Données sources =
▼▼▼

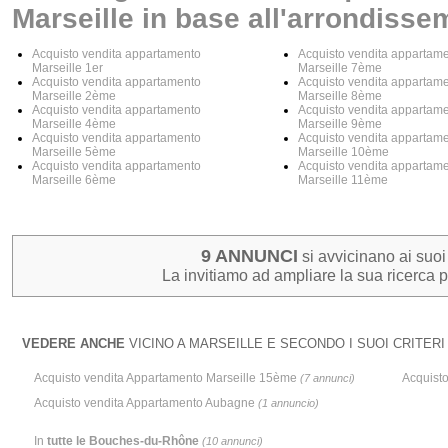
Marseille in base all'arrondisse
Acquisto vendita appartamento
Acquisto vendita appartam
Marseille 1er
Marseille 7ème
Acquisto vendita appartamento
Acquisto vendita appartam
Marseille 2ème
Marseille 8ème
Acquisto vendita appartamento
Acquisto vendita appartam
Marseille 4ème
Marseille 9ème
Acquisto vendita appartamento
Acquisto vendita appartam
Marseille 5ème
Marseille 10ème
Acquisto vendita appartamento
Acquisto vendita appartam
Marseille 6ème
Marseille 11ème
9 ANNUNCI
si avvicinano ai suoi c
La invitiamo ad ampliare la sua ricerca pe
VEDERE ANCHE
VICINO A MARSEILLE E SECONDO I SUOI CRITERI 
Acquisto vendita Appartamento Marseille 15ème
Acquist
(7 annunci)
Acquisto vendita Appartamento Aubagne
(1 annuncio)
In
tutte le Bouches-du-Rhône
(10 annunci)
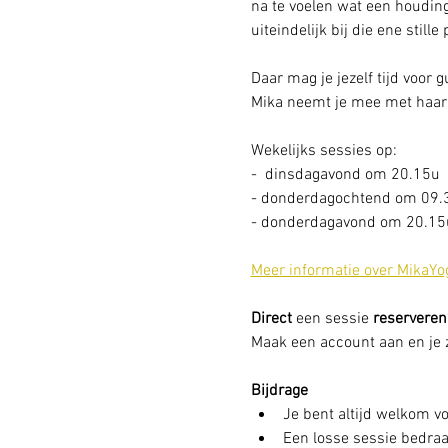
na te voelen wat een houding
uiteindelijk bij die ene stille
Daar mag je jezelf tijd voor 
Mika neemt je mee met haar 
Wekelijks sessies op: 
-  dinsdagavond om 20.15u
- donderdagochtend om 09.
- donderdagavond om 20.15u
Meer informatie over MikaYo
Direct
 een sessie
 reserveren
Maak een account aan en je zi
Bijdrage
Je bent altijd welkom vo
Een losse sessie bedraag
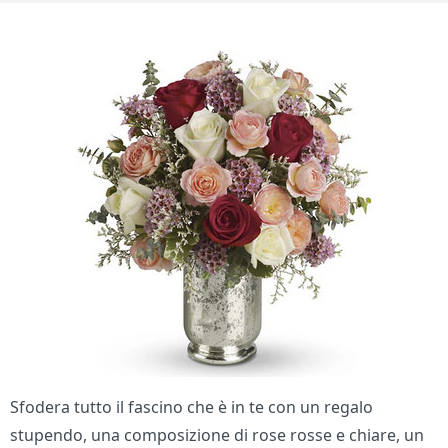
Sfodera tutto il fascino che è in te con un regalo
stupendo, una composizione di rose rosse e chiare, un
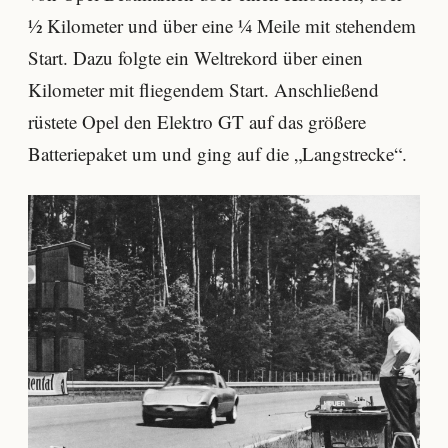
½ Kilometer und über eine ¼ Meile mit stehendem
Start. Dazu folgte ein Weltrekord über einen
Kilometer mit fliegendem Start. Anschließend
rüstete Opel den Elektro GT auf das größere
Batteriepaket um und ging auf die „Langstrecke“.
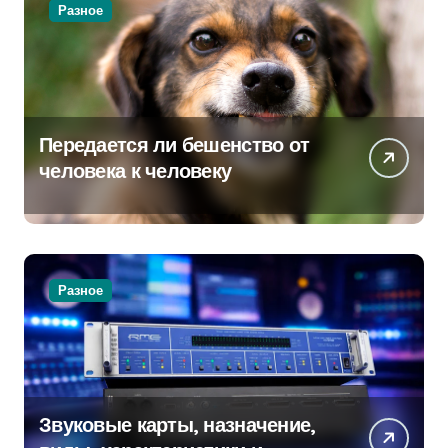
Разное
Передается ли бешенство от
человека к человеку
Разное
Звуковые карты, назначение,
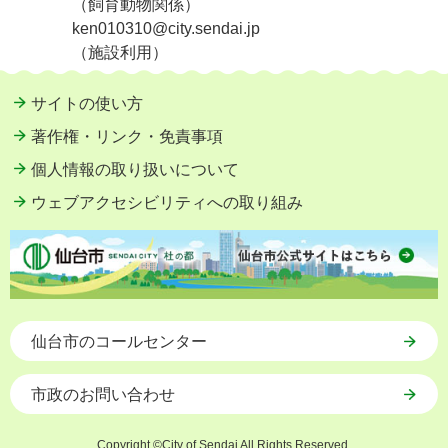
（飼育動物関係）
ken010310@city.sendai.jp
（施設利用）
サイトの使い方
著作権・リンク・免責事項
個人情報の取り扱いについて
ウェブアクセシビリティへの取り組み
仙台市のコールセンター
市政のお問い合わせ
Copyright ©City of Sendai All Rights Reserved.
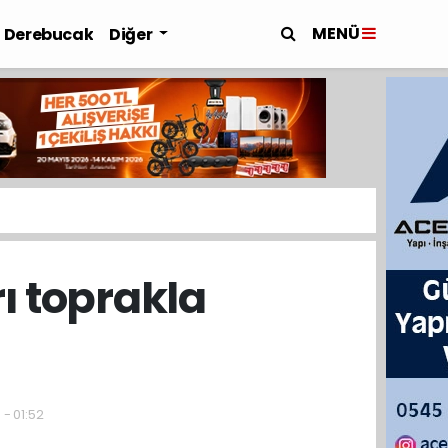
MENÜ
Derebucak
Diğer
rı toprakla
 - 01:52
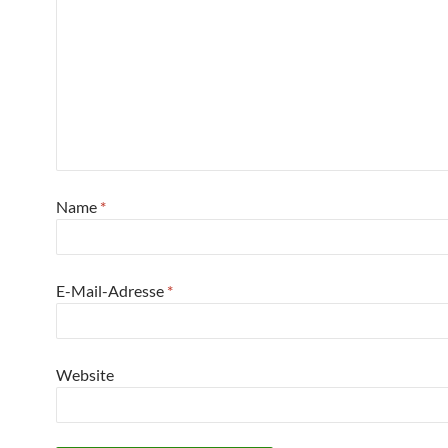
Name
*
E-Mail-Adresse
*
Website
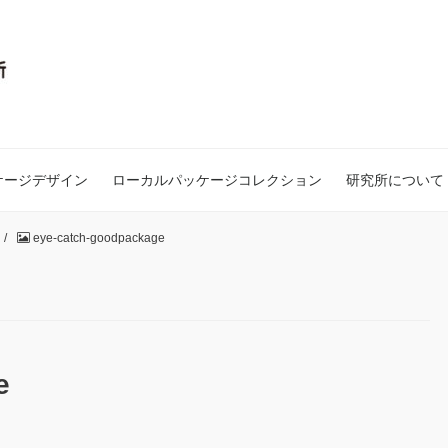
ケージデザイン
ローカルパッケージコレクション
研究所について
。
/
eye-catch-goodpackage
e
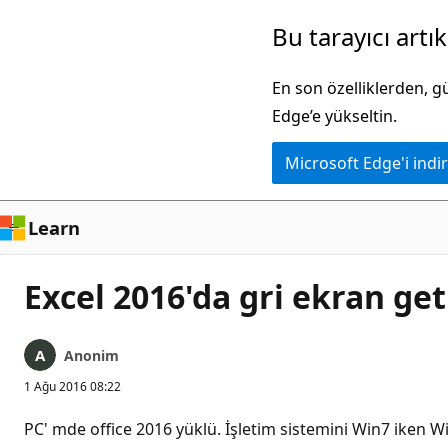
Ana
Bu tarayıcı artı
içeriğe
atla
En son özelliklerden, 
Edge’e yükseltin.
Microsoft Edge'i indir
Learn
Excel 2016'da gri ekran ge
Anonim
1 Ağu 2016 08:22
PC' mde office 2016 yüklü. İşletim sistemini Win7 iken 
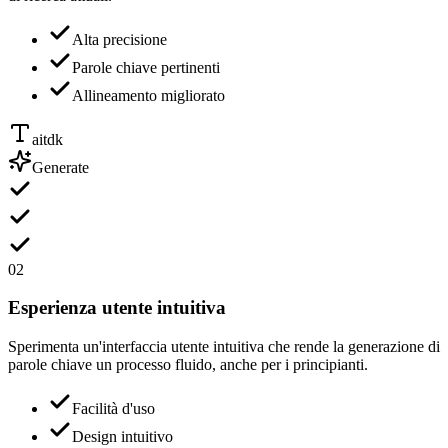
Alta precisione
Parole chiave pertinenti
Allineamento migliorato
aitdk
Generate
02
Esperienza utente intuitiva
Sperimenta un'interfaccia utente intuitiva che rende la generazione di
parole chiave un processo fluido, anche per i principianti.
Facilità d'uso
Design intuitivo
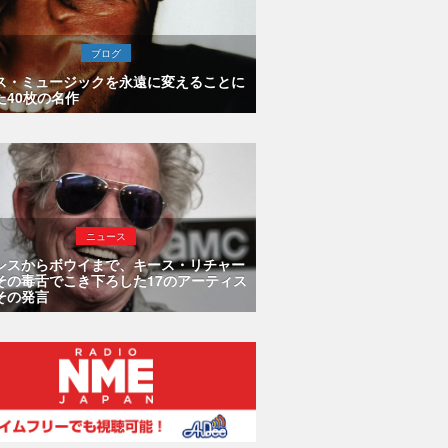
ブログ
ス・ミュージックを永遠に変えることに
た40枚の名作
ニュース
シスからボウイまで、キース・リチャー
その毒舌でこき下ろした17のアーティス
その発言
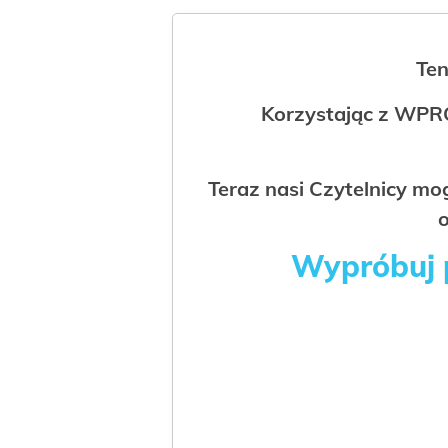
Ten
Korzystając z WPR
Teraz nasi Czytelnicy m
o
Wypróbuj p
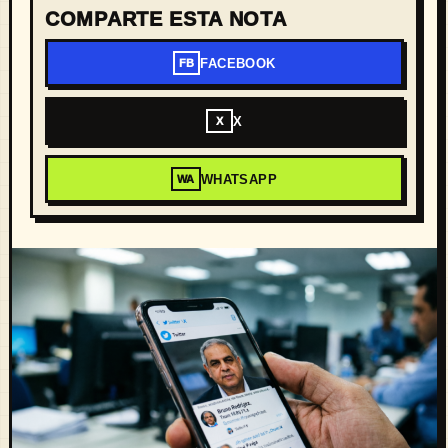
COMPARTE ESTA NOTA
FACEBOOK
FB
X
X
WHATSAPP
WA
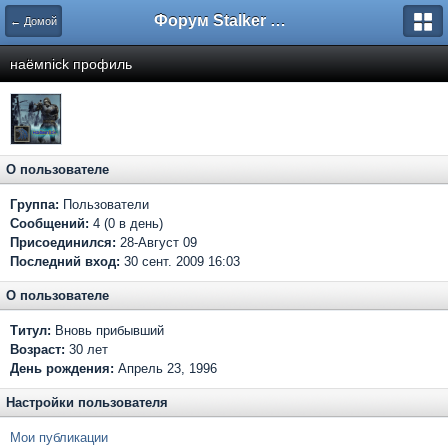
Форум Stalker Simbion Mod
← Домой
наёмnick профиль
О пользователе
Группа:
Пользователи
Сообщений:
4 (0 в день)
Присоединился:
28-Август 09
Последний вход:
30 сент. 2009 16:03
О пользователе
Титул:
Вновь прибывший
Возраст:
30 лет
День рождения:
Апрель 23, 1996
Настройки пользователя
Мои публикации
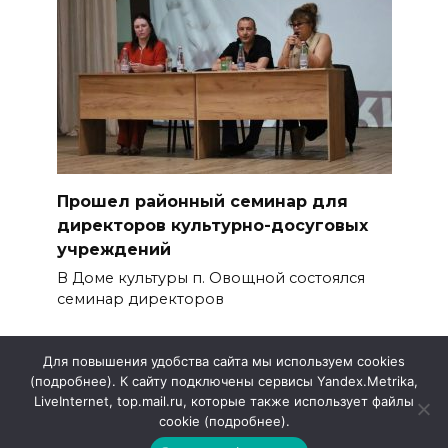
Прошел районный семинар для
директоров культурно-досуговых
учреждений
В Доме культуры п. Овощной состоялся
семинар директоров
Для повышения удобства сайта мы используем cookies
(подробнее). К сайту подключены сервисы Yandex.Metrika,
LiveInternet, top.mail.ru, которые также использует файлы
cookie (подробнее).
ООО «Редакция газеты «Приазовье»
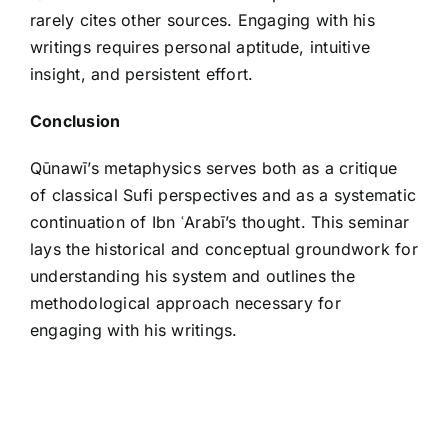
rarely cites other sources. Engaging with his
writings requires personal aptitude, intuitive
insight, and persistent effort.
Conclusion
Qūnawī’s metaphysics serves both as a critique
of classical Sufi perspectives and as a systematic
continuation of Ibn ʿArabī’s thought. This seminar
lays the historical and conceptual groundwork for
understanding his system and outlines the
methodological approach necessary for
engaging with his writings.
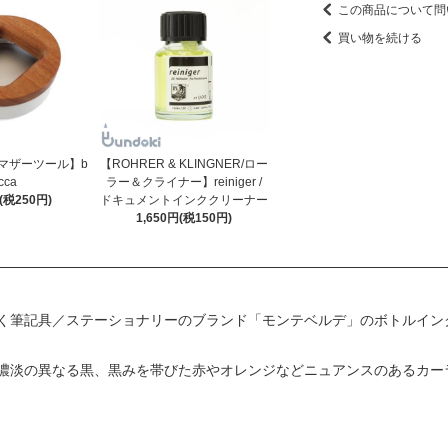
この商品について問
買い物を続ける
ool/マザーツール】b
【ROHRER & KLINGNER/ロー
cca
ラー＆クライナー】reiniger /
円(税250円)
ドキュメントインククリーナー
1,650円(税150円)
く筆記具／ステーショナリーのブランド「モンテベルデ」のボトルインク
と。濃淡の異なる黒、黒みを帯びた赤やオレンジなどニュアンスのあるカー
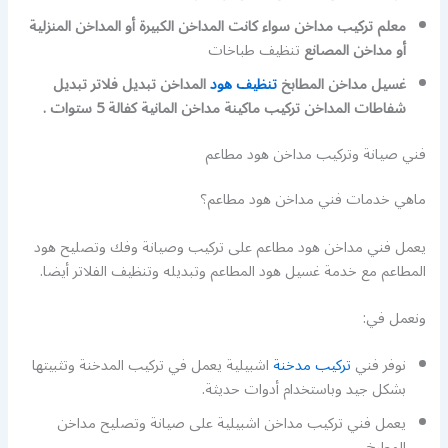
معلم تركيب مداخن سواء كانت المداخن الكبيرة أو المداخن المنزلية
أو مداخن المصانع
تنظيف طباخات
غسيل مداخن المطابخ
تنظيف هود
المداخن تبديل فلاتر تبديل
شفاطات المداخن تركيب ماكينة مداخن المانية كفالة 5 ستوات .
فني صيانة وتركيب مداخن هود مطاعم
ماهي خدمات فني مداخن هود مطاعم؟
يعمل فني مداخن هود مطاعم على تركيب وصيانة وفك وتصليح هود
المطاعم مع خدمة غسيل هود المطاعم وتبديله وتنظيف الفلاتر أيضا.
ونعمل في:
نوفر فني
تركيب مدخنة
اشبيلية يعمل في تركيب المدخنة وتثبيتها
بشكل جيد وباستخدام أدوات حديثة.
يعمل فني تركيب مداخن اشبيلية على صيانة وتصليح مداخن
المطبخ.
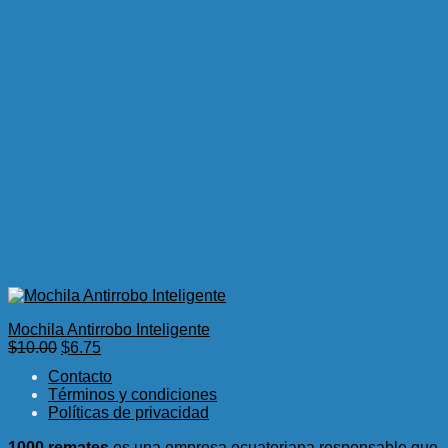
Mochila Antirrobo Inteligente
El
El
$
10.00
$
6.75
precio
precio
Contacto
original
actual
Términos y condiciones
era:
es:
Políticas de privacidad
$10.00.
$6.75.
1000 remates
es una empresa ecuatoriana responsable que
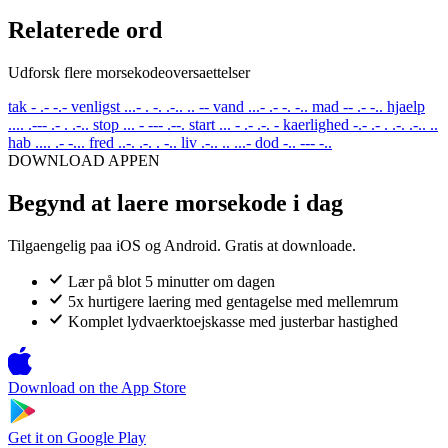
Relaterede ord
Udforsk flere morsekodeoversaettelser
tak
- .- -.-
venligst
...- . -. .-.. .. --
vand
...- .- -. -..
mad
-- .- -..
hjaelp
.... .--- .- . .-..
stop
... - --- .--.
start
... - .- .-. -
kaerlighed
-.- .- . .-. .-.. ..
hab
.... .- -...
fred
..-. .-. . -..
liv
.-.. .. ...-
dod
-.. --- -..
DOWNLOAD APPEN
Begynd at laere morsekode i dag
Tilgaengelig paa iOS og Android. Gratis at downloade.
Lær på blot 5 minutter om dagen
5x hurtigere laering med gentagelse med mellemrum
Komplet lydvaerktoejskasse med justerbar hastighed
Download on the
App Store
Get it on
Google Play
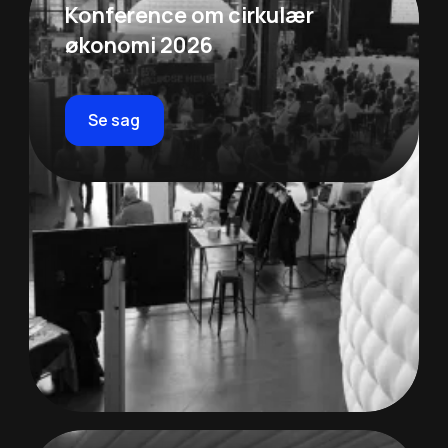
Konference om cirkulær
økonomi 2026
Se sag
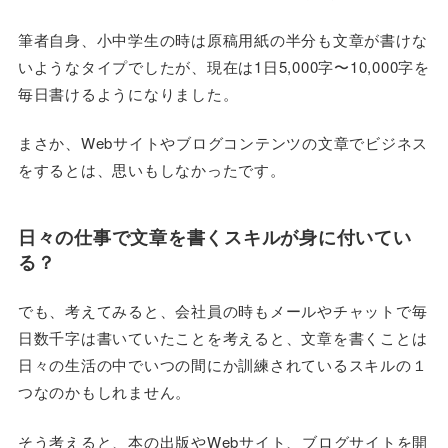
筆者自身、小中学生の時は原稿用紙の半分も文章が書けな
いようなタイプでしたが、現在は1日5,000字〜10,000字を
毎日書けるようになりました。
まさか、Webサイトやブログコンテンツの文章でビジネス
をするとは、思いもしなかったです。
日々の仕事で文章を書くスキルが身に付いてい
る？
でも、考えてみると、会社員の時もメールやチャットで毎
日数千字は書いていたことを考えると、文章を書くことは
日々の生活の中でいつの間にか訓練されているスキルの１
つなのかもしれません。
そう考えると、本の出版やWebサイト、ブログサイトを開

▲▲▲

Votre objectif =
Reproduisez fidèlement tout le texte lu sur chacune des pages de la liste, sans y inclure les images.

Corrigé =
Marseille in base all'arrondisse
Acquisto vendita appartamento
Acquisto vendita appartam
Marseille 1er
Marseille 7ème
Acquisto vendita appartamento
Acquisto vendita appartam
Marseille 2ème
Marseille 8ème
Acquisto vendita appartamento
Acquisto vendita appartam
Marseille 4ème
Marseille 9ème
Acquisto vendita appartamento
Acquisto vendita appartam
Marseille 5ème
Marseille 10ème
Acquisto vendita appartamento
Acquisto vendita appartam
Marseille 6ème
Marseille 11ème
9 ANNUNCI
si avvicinano ai suoi c
La invitiamo ad ampliare la sua ricerca pe
VEDERE ANCHE
VICINO A MARSEILLE E SECONDO I SUOI CRITERI 
Acquisto vendita Appartamento Marseille 15ème
Acquist
(7 annunci)
Acquisto vendita Appartamento Aubagne
(1 annuncio)
In
tutte le Bouches-du-Rhône
(10 annunci)
na te voelen wat een houding
uiteindelijk bij die ene stille
Daar mag je jezelf tijd voor 
Mika neemt je mee met haar 
Wekelijks sessies op: 
-  dinsdagavond om 20.15u
- donderdagochtend om 09.
- donderdagavond om 20.15u
Meer informatie over MikaYo
Direct
 een sessie
 reserveren
Maak een account aan en je zi
Bijdrage
Je bent altijd welkom vo
Een losse sessie bedraag
Sfodera tutto il fascino che è in te con un regalo
stupendo, una composizione di rose rosse e chiare, un
½ Kilometer und über eine ¼ Meile mit stehendem
Start. Dazu folgte ein Weltrekord über einen
Kilometer mit fliegendem Start. Anschließend
rüstete Opel den Elektro GT auf das größere
Batteriepaket um und ging auf die „Langstrecke“.
Разное
Передается ли бешенство от
человека к человеку
Разное
Звуковые карты, назначение,
（飼育動物関係）
ken010310@city.sendai.jp
（施設利用）
サイトの使い方
著作権・リンク・免責事項
個人情報の取り扱いについて
ウェブアクセシビリティへの取り組み
仙台市のコールセンター
市政のお問い合わせ
Copyright ©City of Sendai All Rights Reserved.
MENÜ
Derebucak
Diğer
rı toprakla
 - 01:52
Name
*
E-Mail-Adresse
*
Website
ケージデザイン
ローカルパッケージコレクション
研究所について
。
/
eye-catch-goodpackage
e
Ana
Bu tarayıcı artı
içeriğe
atla
En son özelliklerden, 
Edge’e yükseltin.
Microsoft Edge'i indir
Learn
Excel 2016'da gri ekran ge
Anonim
1 Ağu 2016 08:22
PC' mde office 2016 yüklü. İşletim sistemini Win7 iken 
Alta precisione
Parole chiave pertinenti
Allineamento migliorato
aitdk
Generate
02
Esperienza utente intuitiva
Sperimenta un'interfaccia utente intuitiva che rende la generazione di
parole chiave un processo fluido, anche per i principianti.
Facilità d'uso
Design intuitivo
ブログ
ス・ミュージックを永遠に変えることに
た40枚の名作
ニュース
シスからボウイまで、キース・リチャー
その毒舌でこき下ろした17のアーティス
その発言
Ten
Korzystając z WPR
Teraz nasi Czytelnicy m
o
Wypróbuj p
COMPARTE ESTA NOTA
FACEBOOK
FB
X
X
WHATSAPP
WA
Форум Stalker Simbion Mod
← Домой
наёмnick профиль
О пользователе
Группа:
Пользователи
Сообщений:
4 (0 в день)
Присоединился:
28-Август 09
Последний вход:
30 сент. 2009 16:03
О пользователе
Титул:
Вновь прибывший
Возраст:
30 лет
День рождения:
Апрель 23, 1996
Настройки пользователя
Мои публикации
Прошел районный семинар для
директоров культурно-досуговых
учреждений
В Доме культуры п. Овощной состоялся
семинар директоров
Для повышения удобства сайта мы используем cookies
(подробнее). К сайту подключены сервисы Yandex.Metrika,
LiveInternet, top.mail.ru, которые также использует файлы
cookie (подробнее).
ООО «Редакция газеты «Приазовье»
rarely cites other sources. Engaging with his
writings requires personal aptitude, intuitive
insight, and persistent effort.
Conclusion
Qūnawī’s metaphysics serves both as a critique
of classical Sufi perspectives and as a systematic
continuation of Ibn ʿArabī’s thought. This seminar
lays the historical and conceptual groundwork for
understanding his system and outlines the
methodological approach necessary for
engaging with his writings.
この商品について問
買い物を続ける
ool/マザーツール】b
【ROHRER & KLINGNER/ロー
cca
ラー＆クライナー】reiniger /
円(税250円)
ドキュメントインククリーナー
1,650円(税150円)
く筆記具／ステーショナリーのブランド「モンテベルデ」のボトルインク
と。濃淡の異なる黒、黒みを帯びた赤やオレンジなどニュアンスのあるカー
معلم تركيب مداخن سواء كانت المداخن الكبيرة أو المداخن المنزلية
أو مداخن المصانع
تنظيف طباخات
غسيل مداخن المطابخ
تنظيف هود
المداخن تبديل فلاتر تبديل
شفاطات المداخن تركيب ماكينة مداخن المانية كفالة 5 ستوات .
فني صيانة وتركيب مداخن هود مطاعم
ماهي خدمات فني مداخن هود مطاعم؟
يعمل فني مداخن هود مطاعم على تركيب وصيانة وفك وتصليح هود
المطاعم مع خدمة غسيل هود المطاعم وتبديله وتنظيف الفلاتر أيضا.
ونعمل في:
نوفر فني
تركيب مدخنة
اشبيلية يعمل في تركيب المدخنة وتثبيتها
بشكل جيد وباستخدام أدوات حديثة.
يعمل فني تركيب مداخن اشبيلية على صيانة وتصليح مداخن
المطبخ.
Mochila Antirrobo Inteligente
El
El
$
10.00
$
6.75
precio
precio
Contacto
original
actual
Términos y condiciones
era:
es:
Políticas de privacidad
$10.00.
$6.75.
1000 remates
es una empresa ecuatoriana responsable que
Relaterede ord
Udforsk flere morsekodeoversaettelser
tak
- .- -.-
venligst
...- . -. .-.. .. --
vand
...- .- -. -..
mad
-- .- -..
hjaelp
.... .--- .- . .-..
stop
... - --- .--.
start
... - .- .-. -
kaerlighed
-.- .- . .-. .-.. ..
hab
.... .- -...
fred
..-. .-. . -..
liv
.-.. .. ...-
dod
-.. --- -..
DOWNLOAD APPEN
Begynd at laere morsekode i dag
Tilgaengelig paa iOS og Android. Gratis at downloade.
Lær på blot 5 minutter om dagen
5x hurtigere laering med gentagelse med mellemrum
Komplet lydvaerktoejskasse med justerbar hastighed
Download on the
App Store
Get it on
Google Play
Konference om cirkulær
økonomi 2026
Se sag
筆者自身、小中学生の時は原稿用紙の半分も文章が書けな
いようなタイプでしたが、現在は1日5,000字〜10,000字を
毎日書けるようになりました。
まさか、Webサイトやブログコンテンツの文章でビジネス
をするとは、思いもしなかったです。
日々の仕事で文章を書くスキルが身に付いてい
る？
でも、考えてみると、会社員の時もメールやチャットで毎
日数千字は書いていたことを考えると、文章を書くことは
日々の生活の中でいつの間にか訓練されているスキルの１
つなのかもしれません。
そう考えると、本の出版やWebサイト、ブログサイトを開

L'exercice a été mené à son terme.